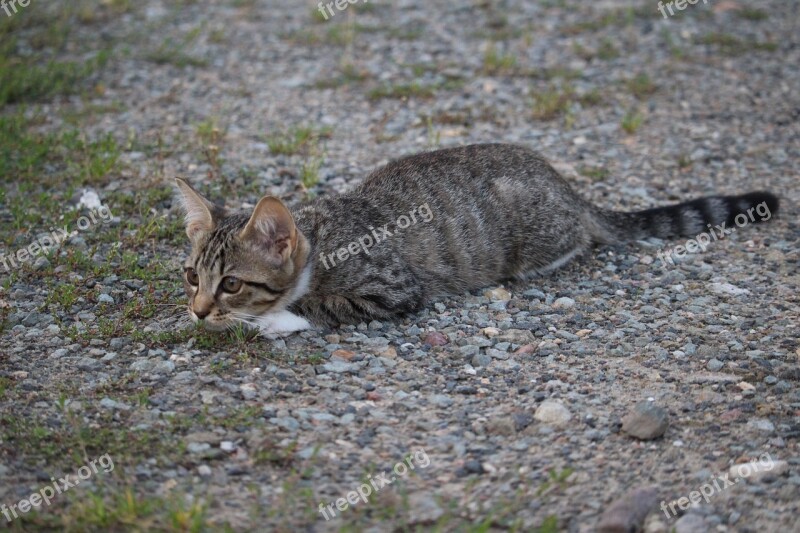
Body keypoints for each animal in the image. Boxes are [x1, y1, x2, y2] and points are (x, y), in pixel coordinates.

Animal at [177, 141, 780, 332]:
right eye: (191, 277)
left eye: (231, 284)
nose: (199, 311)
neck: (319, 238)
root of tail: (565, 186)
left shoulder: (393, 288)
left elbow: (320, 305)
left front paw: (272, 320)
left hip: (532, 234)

────────

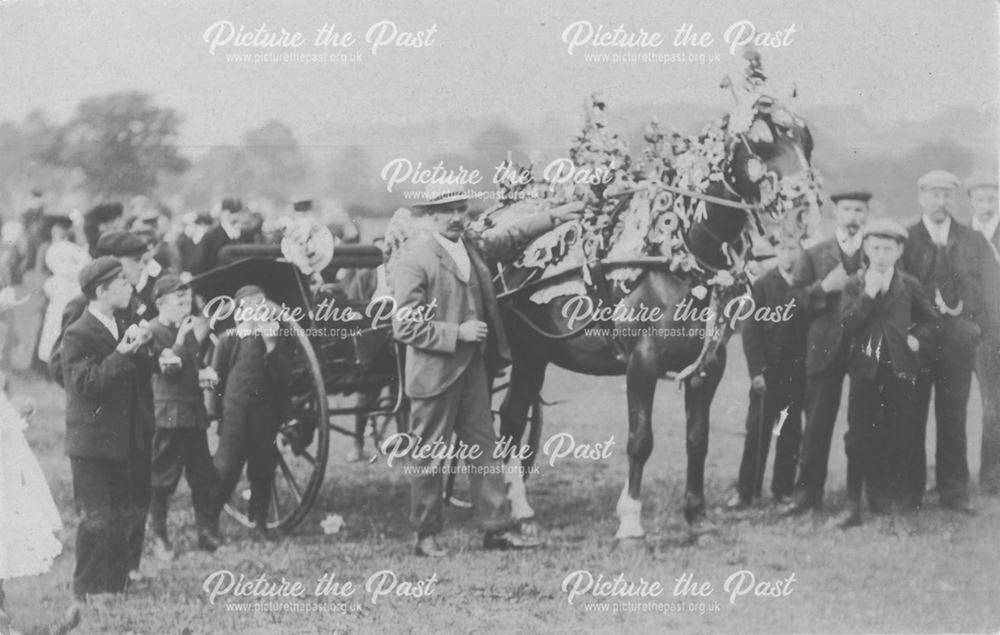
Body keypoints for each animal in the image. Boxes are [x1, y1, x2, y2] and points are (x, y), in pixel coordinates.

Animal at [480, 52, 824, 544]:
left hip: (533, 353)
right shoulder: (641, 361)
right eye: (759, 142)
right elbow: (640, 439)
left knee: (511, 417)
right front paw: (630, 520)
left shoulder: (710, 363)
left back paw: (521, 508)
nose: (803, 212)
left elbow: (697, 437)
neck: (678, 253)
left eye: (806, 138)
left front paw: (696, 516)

────────

» **What the exercise asks**: Please give only the number of lines above that contain "shoulder".

» **The completed task**: 3